Before we dive into writing our application logic, let's set up Swagger. Swagger is an industry-standard tool for designing, building, and documenting RESTful APIs. It empowers developers to create elegant and comprehensive API documentation effortlessly.

How to Set Up Swagger

To configure Swagger, we'll leverage the @nestjs/swagger package. This package offers a suite of decorators and methods specifically designed to generate Swagger documentation.

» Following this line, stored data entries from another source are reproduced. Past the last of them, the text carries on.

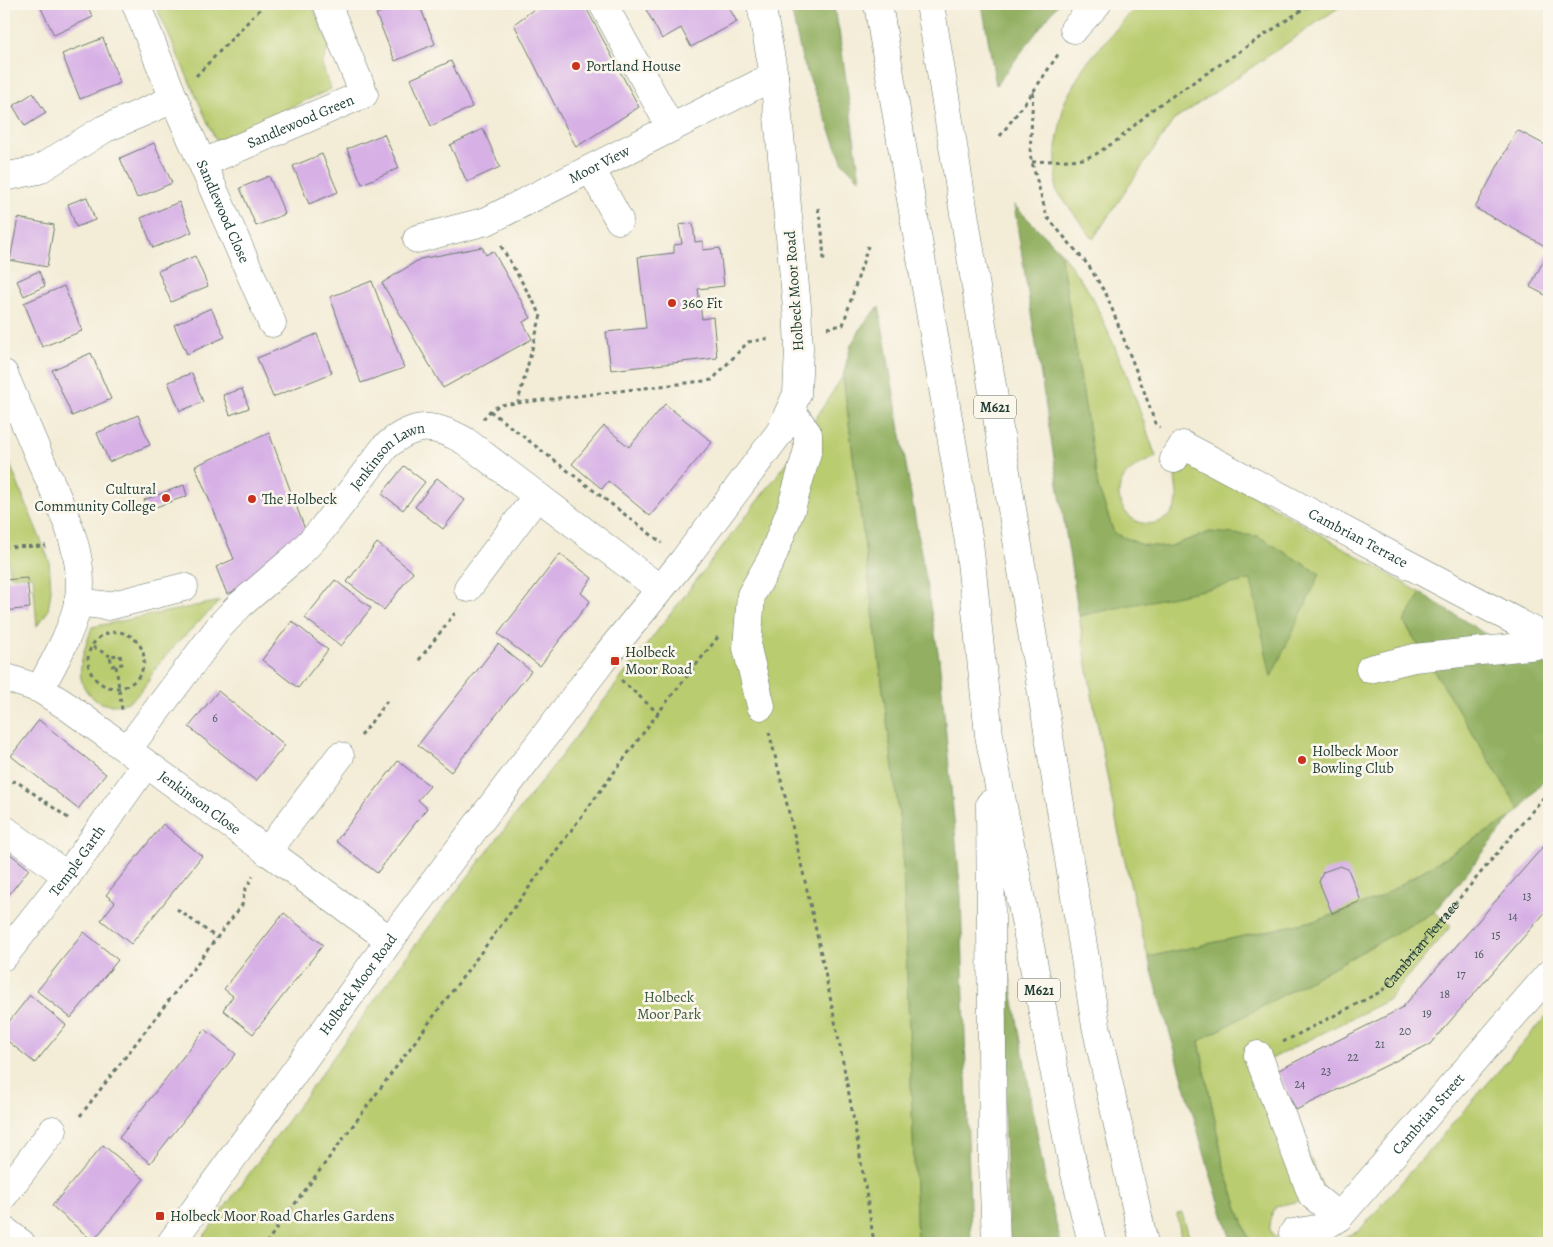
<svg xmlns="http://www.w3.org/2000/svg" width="1553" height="1247" viewBox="0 0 1553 1247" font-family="Alegreya,serif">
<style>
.green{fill:#bacc6f;stroke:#6c8452}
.forest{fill:#93b062;stroke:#59764b}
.building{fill:#d7b0e6}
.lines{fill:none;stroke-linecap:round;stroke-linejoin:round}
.minor-casing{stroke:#697a6d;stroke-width:29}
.highway-casing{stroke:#697a6d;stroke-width:29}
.path{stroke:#697a6d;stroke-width:3;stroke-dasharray:4 4;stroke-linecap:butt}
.minor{stroke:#fff;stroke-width:28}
.highway{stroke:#fff;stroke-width:28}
.poi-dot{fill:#c8321e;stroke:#fbf7ec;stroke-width:2}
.labels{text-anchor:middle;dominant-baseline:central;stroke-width:5;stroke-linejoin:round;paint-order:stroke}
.number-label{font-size:12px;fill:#4d5a60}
.shield{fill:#fbf7ec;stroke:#61756b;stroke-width:1}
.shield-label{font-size:14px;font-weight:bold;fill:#1f3d34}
.poi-label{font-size:15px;fill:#1f3d34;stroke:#fbf7ec;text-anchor:start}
.street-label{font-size:15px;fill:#1f3d34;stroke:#fbf7ec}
.park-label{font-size:15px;fill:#3e5a40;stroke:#fbf7ec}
</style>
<rect width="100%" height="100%" fill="#fbf7ec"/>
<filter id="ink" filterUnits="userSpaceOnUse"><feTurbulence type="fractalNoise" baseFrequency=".02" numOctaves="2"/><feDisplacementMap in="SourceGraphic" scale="10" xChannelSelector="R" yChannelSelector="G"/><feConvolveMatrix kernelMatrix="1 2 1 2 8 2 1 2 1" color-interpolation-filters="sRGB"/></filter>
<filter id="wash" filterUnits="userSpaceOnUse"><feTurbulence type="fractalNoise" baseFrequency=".0096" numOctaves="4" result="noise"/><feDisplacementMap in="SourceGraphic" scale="20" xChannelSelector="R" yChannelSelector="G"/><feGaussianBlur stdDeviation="1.12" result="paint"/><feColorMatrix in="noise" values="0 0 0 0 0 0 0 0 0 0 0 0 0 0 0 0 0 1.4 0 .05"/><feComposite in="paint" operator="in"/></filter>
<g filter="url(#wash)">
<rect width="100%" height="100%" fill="#f3ecd7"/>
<path class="green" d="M155,4H312L329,45L322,65L331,89L216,141Z
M1138,4H1344L1173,121L1093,239L1056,190V148L1064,103L1084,66Z
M1060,251L1092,296L1128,377L1156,457C1146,462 1134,466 1126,475C1106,498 1132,534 1161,521C1199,503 1152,465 1194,461L1421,593L1404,622L1520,810L1513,816L1377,899L1322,919L1148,957C1119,845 1097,731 1079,616L1097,611L1210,532L1168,547L1142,545L1114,533L1098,487Z
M843,376L902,839L917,1243H199L403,961L789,460Z
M4,450L49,560L51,590L48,611L37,626L33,576H10L6,540H4Z
M220,601C200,621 179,640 161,661C150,674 144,694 128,702C116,707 101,706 92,697C70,678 85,650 92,627Z
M1434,912L1451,926L1388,1000L1269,1060L1326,1195L1277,1206C1266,1221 1266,1233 1282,1243H1250L1224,1167L1199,1041Z
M1549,1013V1243H1330L1359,1231Z
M1182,1213L1191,1243H1182L1177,1214Z"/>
<path class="forest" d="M790,4H833L839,30L860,180L843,163L802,59Z
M982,4H1058L996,85Z
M1014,205L1060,251L1098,487L1114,533L1142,545L1168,547L1210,532L1258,536L1320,574L1271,677L1251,580L1079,616Z
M879,307L939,658L961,896L971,1243H917L902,839L843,376L851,345L864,323Z
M1421,593L1504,646L1549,667V774L1520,810L1404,622Z
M1513,816L1434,912L1199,1041L1224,1167L1250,1243H1232L1210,1173L1148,957L1322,919L1377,899Z
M996,899L1046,1184L1061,1243H1009Z"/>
<g id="blocks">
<path class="building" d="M39,4H86L93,17L54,35Z
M402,4H419L435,44L395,61L376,14Z
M541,4H584L639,107L576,147L514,24Z
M643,4H727L737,22L691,47L681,28L662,39Z
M103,38L120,83L80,99L62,54Z
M451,61L472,107L431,126L411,79Z
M33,93L46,113L25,126L13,106Z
M483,129L500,167L467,182L450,145Z
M1517,130L1549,147V248L1475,208Z
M384,134L399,168L362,184L347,149Z
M154,143L172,183L137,198L120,158Z
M322,154L338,192L309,204L293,166Z
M269,176L285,214L256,226L240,188Z
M87,197L95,220L76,227L68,204Z
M179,202L192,232L153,248L141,218Z
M18,218L54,225L47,267L10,260Z
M693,223L695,242L703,241V250L720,248L724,286L698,289L702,319L713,317L717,358L611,370L606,332L646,328L638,257L674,253V245L682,244L679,225Z
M482,247L486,255L493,251L531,318L523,322L532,339L443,388L382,283L420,259Z
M1549,250V297L1530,287Z
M195,256L208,286L171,302L158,271Z
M39,271L45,286L24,296L17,281Z
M372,281L404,368L361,383L330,297Z
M64,286L82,331L42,347L24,303Z
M211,308L225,337L187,354L174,325Z
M317,334L332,373L273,397L257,358Z
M91,353L111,399L72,416L52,370Z
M192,373L203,402L180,411L168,382Z
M242,389L249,408L230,415L223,395Z
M665,404L712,442L650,516L608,481L602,489L572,464L604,426L629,447Z
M138,415L150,445L109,462L97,433Z
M269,433L306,532L246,586L227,594L216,567L234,559L195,466Z
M404,466L425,482L403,510L382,494Z
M437,478L465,500L443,529L415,507Z
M184,485L187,496L147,510L144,500Z
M377,543L413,572L384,610L347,582Z
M560,554L592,578L581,593L590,601L540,666L498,634Z
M27,578L30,608L4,611V580Z
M335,580L371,608L341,646L305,618Z
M292,621L328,650L298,688L262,660Z
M498,644L531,671L451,772L418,745Z
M218,691L285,745L256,781L189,727Z
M39,720L106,774L78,809L11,756Z
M398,761L430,786L418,800L427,808L377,873L336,841Z
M163,824L202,856L131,944L101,920L115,902L106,895Z
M1549,840V908L1430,1044L1296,1110L1277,1071L1402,1008Z
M4,849L29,869L4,901Z
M1340,866L1348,869L1361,901L1332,913L1319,882L1323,872Z
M284,913L323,945L253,1034L223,1010L233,996L224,989Z
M84,932L118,960L71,1018L37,991Z
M30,995L66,1025L35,1063L4,1038V1028Z
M205,1029L236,1054L150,1163L119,1138Z
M103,1145L144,1179L93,1241L52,1206Z"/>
</g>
</g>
<g filter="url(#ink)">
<use href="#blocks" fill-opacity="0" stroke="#697a6d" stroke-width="1"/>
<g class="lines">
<defs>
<g id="minor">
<path id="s2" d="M136,4L174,99L272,323"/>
<path d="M603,4L671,128"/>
<path d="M1074,29L1097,4"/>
<path id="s3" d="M203,163L364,94L327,4"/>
<path d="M591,169L619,220"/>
<path d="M4,177L38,170L104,129L174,99"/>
<path id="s4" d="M417,239L487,221L774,76"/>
<path d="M4,374C16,403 29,432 41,461C59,502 88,557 78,603C71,634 54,662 40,689"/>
<path id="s5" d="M1174,459L1183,445L1549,639"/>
<path d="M468,588L537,496"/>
<path d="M78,602L109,606L184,587"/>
<path d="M1370,669L1414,658L1549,644"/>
<path id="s6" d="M4,677L40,689L68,707L390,940"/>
<path d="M761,706L747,648L751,595L771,560L791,509L808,449V434L791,410"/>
<path id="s7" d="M127,750L220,626L240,605L297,556L319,533L385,447C414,422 433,423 465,441L660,589"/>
<path d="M4,829L67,876"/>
<path d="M267,852L340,756"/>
<path id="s8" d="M4,956L67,876L146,764"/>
<path d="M1258,1055L1312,1195L1339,1217"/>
<path d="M4,1195L53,1130"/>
<path d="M4,1230L21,1243"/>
<path id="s9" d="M1293,1233L1322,1228L1339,1217L1549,974"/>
<path id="s10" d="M171,1243L390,940L601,662L684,560L780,432L797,394L799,349L797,307L774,76L761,4"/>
</g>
<path id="highway" d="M878,4L969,542L989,735L1071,1157L1092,1243
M930,4L1096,1026L1144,1243
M990,804L993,1162L996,1243"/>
</defs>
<use href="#minor" class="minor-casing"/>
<use href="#highway" class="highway-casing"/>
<g class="path">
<path d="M196,76L265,4"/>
<path d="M1033,92L1030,155L1047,217L1089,266L1107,296L1144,391L1155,423L1160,427"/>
<path d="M1000,136L1033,92L1059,53"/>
<path d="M1032,162L1084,159L1096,154L1119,139L1153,109L1311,4"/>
<path d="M818,208L822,231L824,261"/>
<path d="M501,246L541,315L518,402"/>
<path d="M827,328L843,325L868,246"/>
<path d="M490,411L662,543"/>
<path d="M483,419L490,411L500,405L712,380L748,342L771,338"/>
<path d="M4,547L46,546"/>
<circle cx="116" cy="660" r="28"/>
<path d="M93,647L110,656"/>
<path d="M120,655L122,664L112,666L110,656Z"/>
<path d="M419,660L455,613"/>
<path d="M116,666L122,710"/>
<path d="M621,680L658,713"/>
<path d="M769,732C812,901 848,1071 874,1243"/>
<path d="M361,736L387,701"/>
<path d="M4,783L16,781L71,820"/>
<path d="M177,909L217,938"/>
<path id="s1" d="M1283,1042L1382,991L1549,791"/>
<path d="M80,1116L242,905L245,890L253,876"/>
<path d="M266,1243L658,713L718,637"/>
</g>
<use href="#minor" class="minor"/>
<use href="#highway" class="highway"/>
</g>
</g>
<g class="poi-dot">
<circle cx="576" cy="66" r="5"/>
<circle cx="672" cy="303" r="5"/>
<circle cx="166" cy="498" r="5"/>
<circle cx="252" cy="499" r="5"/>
<rect x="610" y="656" width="10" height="10" rx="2.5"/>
<circle cx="1302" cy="760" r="5"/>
<rect x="155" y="1211" width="10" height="10" rx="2.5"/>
</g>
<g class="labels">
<g class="number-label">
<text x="215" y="718">6</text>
<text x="1527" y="896">13</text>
<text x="1513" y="916">14</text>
<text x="1496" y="935">15</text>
<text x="1479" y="954">16</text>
<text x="1461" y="974">17</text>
<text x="1445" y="994">18</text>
<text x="1427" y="1013">19</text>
<text x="1405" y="1031">20</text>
<text x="1380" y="1044">21</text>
<text x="1353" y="1057">22</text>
<text x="1326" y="1071">23</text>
<text x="1300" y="1084">24</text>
</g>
<g class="shield">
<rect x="974" y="395.5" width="42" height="23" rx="4"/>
<rect x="1018" y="978.5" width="42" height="23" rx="4"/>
</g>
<g class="shield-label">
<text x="995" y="407">M621</text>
<text x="1039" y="990">M621</text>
</g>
<g class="poi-label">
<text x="586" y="66">Portland House</text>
<text x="682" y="303">360 Fit</text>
<text x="156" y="489" text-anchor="end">Cultural<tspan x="156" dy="17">Community College</tspan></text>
<text x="262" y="499">The Holbeck</text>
<text x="625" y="652">Holbeck<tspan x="625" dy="17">Moor Road</tspan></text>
<text x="1312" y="751">Holbeck Moor<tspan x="1312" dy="17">Bowling Club</tspan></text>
<text x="170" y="1216">Holbeck Moor Road Charles Gardens</text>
</g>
<g class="street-label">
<text stroke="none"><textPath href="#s3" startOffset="106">Sandlewood Green</textPath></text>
<text stroke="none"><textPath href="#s4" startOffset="198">Moor View</textPath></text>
<text stroke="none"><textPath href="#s2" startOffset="225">Sandlewood Close</textPath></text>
<text transform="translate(794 291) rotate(-94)">Holbeck Moor Road</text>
<text stroke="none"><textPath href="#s7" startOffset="396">Jenkinson Lawn</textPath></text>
<text stroke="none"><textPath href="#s5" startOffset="215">Cambrian Terrace</textPath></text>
<text stroke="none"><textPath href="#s6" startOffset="234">Jenkinson Close</textPath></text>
<text stroke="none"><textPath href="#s8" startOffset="120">Temple Garth</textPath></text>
<text stroke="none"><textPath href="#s1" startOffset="172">Cambrian Terrace</textPath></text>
<text stroke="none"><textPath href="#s10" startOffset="319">Holbeck Moor Road</textPath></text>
<text stroke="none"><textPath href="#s9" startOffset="186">Cambrian Street</textPath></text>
</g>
<g class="park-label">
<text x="669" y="997">Holbeck<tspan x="669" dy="17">Moor Park</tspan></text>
</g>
</g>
<rect width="1553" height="1247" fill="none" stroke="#fbf7ec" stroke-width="20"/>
</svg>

To install this package, run the following command:

npm install --save @nestjs/swagger swagger-ui-express

This command adds the @nestjs/swagger package as a dependency in your project. It also installs the swagger-ui-express package, which serves the Swagger UI.

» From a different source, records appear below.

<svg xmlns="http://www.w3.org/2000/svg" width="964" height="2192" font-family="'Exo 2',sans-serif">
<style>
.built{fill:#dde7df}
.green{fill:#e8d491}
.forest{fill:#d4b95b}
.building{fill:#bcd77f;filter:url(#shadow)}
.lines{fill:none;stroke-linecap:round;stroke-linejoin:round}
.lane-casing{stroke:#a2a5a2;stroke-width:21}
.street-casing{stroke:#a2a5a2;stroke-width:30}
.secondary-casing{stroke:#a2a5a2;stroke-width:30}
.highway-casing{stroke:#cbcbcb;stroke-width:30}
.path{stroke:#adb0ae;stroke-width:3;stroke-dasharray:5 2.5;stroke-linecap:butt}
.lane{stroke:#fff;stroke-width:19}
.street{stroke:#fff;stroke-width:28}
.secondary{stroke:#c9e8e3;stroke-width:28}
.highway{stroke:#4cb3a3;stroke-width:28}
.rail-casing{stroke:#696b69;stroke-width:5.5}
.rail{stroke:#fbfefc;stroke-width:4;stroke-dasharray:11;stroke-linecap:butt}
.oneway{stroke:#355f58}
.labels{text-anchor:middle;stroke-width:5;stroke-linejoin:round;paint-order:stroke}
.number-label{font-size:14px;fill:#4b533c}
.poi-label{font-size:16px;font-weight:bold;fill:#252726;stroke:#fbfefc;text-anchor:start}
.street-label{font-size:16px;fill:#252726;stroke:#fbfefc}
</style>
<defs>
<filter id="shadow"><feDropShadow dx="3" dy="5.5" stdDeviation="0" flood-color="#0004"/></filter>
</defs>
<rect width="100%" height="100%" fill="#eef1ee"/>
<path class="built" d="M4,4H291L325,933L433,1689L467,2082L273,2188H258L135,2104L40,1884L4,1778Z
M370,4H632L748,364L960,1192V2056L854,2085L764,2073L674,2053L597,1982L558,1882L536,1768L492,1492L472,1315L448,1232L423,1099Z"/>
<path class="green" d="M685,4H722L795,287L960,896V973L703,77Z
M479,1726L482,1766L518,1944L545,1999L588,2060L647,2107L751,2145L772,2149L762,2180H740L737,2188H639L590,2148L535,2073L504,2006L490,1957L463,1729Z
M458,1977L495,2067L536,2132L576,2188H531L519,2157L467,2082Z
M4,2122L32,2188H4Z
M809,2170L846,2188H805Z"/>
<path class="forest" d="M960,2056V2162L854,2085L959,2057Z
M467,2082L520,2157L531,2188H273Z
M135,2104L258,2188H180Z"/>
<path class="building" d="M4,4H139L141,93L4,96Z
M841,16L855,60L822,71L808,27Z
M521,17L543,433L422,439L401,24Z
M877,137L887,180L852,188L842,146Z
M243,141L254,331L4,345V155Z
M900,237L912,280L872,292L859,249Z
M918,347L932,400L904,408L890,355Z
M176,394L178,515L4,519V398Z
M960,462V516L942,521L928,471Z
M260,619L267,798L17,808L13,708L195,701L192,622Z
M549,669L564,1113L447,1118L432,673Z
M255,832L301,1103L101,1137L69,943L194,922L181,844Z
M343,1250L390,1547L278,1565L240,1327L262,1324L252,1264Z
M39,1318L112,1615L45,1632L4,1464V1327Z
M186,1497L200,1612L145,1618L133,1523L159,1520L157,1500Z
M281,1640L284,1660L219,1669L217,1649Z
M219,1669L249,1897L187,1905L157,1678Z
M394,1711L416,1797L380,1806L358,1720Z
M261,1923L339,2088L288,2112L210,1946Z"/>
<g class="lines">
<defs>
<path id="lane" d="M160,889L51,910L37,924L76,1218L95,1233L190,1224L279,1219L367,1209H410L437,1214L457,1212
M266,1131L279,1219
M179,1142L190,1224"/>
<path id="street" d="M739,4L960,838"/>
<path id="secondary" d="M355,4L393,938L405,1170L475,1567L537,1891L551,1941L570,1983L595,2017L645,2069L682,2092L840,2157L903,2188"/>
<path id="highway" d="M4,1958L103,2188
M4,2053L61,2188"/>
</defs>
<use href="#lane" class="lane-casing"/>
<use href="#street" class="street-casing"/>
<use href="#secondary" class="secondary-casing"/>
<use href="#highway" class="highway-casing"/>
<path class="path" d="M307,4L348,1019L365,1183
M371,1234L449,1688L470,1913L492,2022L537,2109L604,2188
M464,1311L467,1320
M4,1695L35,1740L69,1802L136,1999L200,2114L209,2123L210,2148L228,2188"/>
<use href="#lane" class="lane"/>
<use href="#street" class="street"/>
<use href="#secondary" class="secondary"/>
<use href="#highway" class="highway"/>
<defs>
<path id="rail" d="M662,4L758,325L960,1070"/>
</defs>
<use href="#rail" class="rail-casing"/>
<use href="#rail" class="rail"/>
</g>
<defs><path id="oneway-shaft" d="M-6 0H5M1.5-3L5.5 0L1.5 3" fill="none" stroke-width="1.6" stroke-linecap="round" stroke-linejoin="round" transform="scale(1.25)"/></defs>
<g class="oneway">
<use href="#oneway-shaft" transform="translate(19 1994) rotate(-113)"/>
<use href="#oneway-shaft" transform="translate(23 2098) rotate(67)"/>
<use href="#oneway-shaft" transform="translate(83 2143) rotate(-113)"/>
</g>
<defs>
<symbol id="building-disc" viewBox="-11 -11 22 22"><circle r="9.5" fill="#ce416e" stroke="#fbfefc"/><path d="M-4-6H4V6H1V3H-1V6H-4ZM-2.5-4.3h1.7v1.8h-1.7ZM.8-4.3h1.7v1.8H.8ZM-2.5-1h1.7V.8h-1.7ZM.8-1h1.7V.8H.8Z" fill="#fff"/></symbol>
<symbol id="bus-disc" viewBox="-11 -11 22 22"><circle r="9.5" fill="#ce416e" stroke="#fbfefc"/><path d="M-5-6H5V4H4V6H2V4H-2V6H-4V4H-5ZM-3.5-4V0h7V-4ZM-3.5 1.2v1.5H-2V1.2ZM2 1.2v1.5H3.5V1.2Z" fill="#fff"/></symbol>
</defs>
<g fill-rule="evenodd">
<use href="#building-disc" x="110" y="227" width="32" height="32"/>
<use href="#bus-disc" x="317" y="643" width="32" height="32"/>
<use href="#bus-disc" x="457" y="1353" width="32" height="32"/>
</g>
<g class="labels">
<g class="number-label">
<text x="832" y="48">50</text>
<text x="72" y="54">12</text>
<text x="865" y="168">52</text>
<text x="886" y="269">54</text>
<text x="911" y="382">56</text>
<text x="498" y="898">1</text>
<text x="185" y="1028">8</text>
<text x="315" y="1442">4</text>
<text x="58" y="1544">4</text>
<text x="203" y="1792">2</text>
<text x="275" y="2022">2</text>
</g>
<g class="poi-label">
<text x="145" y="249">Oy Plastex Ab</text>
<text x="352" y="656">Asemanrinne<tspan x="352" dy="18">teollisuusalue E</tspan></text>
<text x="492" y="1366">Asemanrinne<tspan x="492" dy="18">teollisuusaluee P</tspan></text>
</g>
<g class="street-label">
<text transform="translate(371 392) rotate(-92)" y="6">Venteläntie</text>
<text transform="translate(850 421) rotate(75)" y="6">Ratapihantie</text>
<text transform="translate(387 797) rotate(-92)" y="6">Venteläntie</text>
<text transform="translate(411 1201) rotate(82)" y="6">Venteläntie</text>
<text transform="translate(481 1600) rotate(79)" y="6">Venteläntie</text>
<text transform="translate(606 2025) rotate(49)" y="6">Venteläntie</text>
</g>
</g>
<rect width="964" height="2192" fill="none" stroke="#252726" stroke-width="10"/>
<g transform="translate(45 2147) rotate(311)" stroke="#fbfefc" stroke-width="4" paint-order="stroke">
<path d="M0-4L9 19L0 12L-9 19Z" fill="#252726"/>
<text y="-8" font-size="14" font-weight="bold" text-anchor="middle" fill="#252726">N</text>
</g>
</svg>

Next, navigate to the main.ts file and append the following code:

// src/main.ts

import { NestFactory } from '@nestjs/core';
import { AppModule } from './app.module';
import { SwaggerModule, DocumentBuilder } from '@nestjs/swagger';

// Define the bootstrap function
async function bootstrap() {
  // Create a NestJS application instance by passing the AppModule to the NestFactory
  const app = await NestFactory.create(AppModule);

  // Use DocumentBuilder to create a new Swagger document configuration
  const config = new DocumentBuilder()
    .setTitle('Recipes API') // Set the title of the API
    .setDescription('Recipes API description') // Set the description of the API
    .setVersion('0.1') // Set the version of the API
    .build(); // Build the document

  // Create a Swagger document using the application instance and the document configuration
  const document = SwaggerModule.createDocument(app, config);

  // Setup Swagger module with the application instance and the Swagger document
  SwaggerModule.setup('api', app, document);

  // Start the application and listen for requests on port 3000
  await app.listen(3000);
}

// Call the bootstrap function to start the application
bootstrap();

This code initializes Swagger and generates the Swagger documentation. Let's break it down:

• const config = new DocumentBuilder() ... .build();: This creates a new Swagger document builder. It sets the title, description, and version of the Swagger document. It also builds the Swagger document.
• const document = SwaggerModule.createDocument(app, config);: This creates a new Swagger document. It uses the Swagger document builder to generate the Swagger document.
• SwaggerModule.setup('api', app, document);: This sets up the Swagger UI. It uses the Swagger document to generate the Swagger UI.